Profile photo of Monica Ramsey. She is smiling and looking to the right of the camera.
Year started

2021

Subject

Archaeology

Fellow Type

Postdoctoral By-Fellows,

As an environmental archaeologist, with an expertise in microbotanical methods, phytolith, starch analysis and microcharcoal, I am interested in how people used plants in the past. More broadly I study how people used, modified and ultimately constructed their environments and how this feedback impacts human experience and plant-use.

During my PhD I conducted phytolith analysis at several key Epipaleolithic (ca. 23-14.7 cal. BP) sites in the Levant (Israel and Jordan) to investigate hunter-gatherer plant-use throughout the climate fluctuations of the late Pleistocene.

This research led me to consider the critical role of reliable resources, particularly wetland resources, to hunter-gatherer life-ways, a topic I contined to investigate during a Social Science and Humanities Research Council of Canada (SSHRC) post-doc (University of Toronto), and a Marie Curie Individual Fellowship (University of Cambridge).
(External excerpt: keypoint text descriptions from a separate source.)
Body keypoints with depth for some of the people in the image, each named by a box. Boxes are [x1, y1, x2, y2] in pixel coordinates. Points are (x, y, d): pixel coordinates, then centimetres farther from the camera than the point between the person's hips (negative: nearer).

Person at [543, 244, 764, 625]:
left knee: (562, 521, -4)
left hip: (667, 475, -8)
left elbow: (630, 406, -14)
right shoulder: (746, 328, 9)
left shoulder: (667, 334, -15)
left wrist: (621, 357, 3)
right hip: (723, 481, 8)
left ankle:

Building on this, my current project – Anthropogenic Wetlands and the Long Transition to Agriculture in the Levant (funded by the Leverhulme Trust under a Early Career Fellowship) – employs a combination of microbotanical approaches, (phytolith, starch and microcharcoal analyses) and geoarchaeology, in particular micromorphology, to investigate how increasingly anthropogenic wetland landscapes and the reliable resources therein may have influenced the evolution of plant-food production and the origins of agriculture through the Final Pleistocene into the Early Holocene (ca. 23-8 ka cal. BP) in the Levant.

I have also developed a research focus on early plant food processing, in particular the application of starch spherulites to archaeological contexts. This new archaeobotanical proxy has the potential to allow us to identify a range of processing activities, including baking, brewing and boiling of starchy plant foods deep into the archaeological past.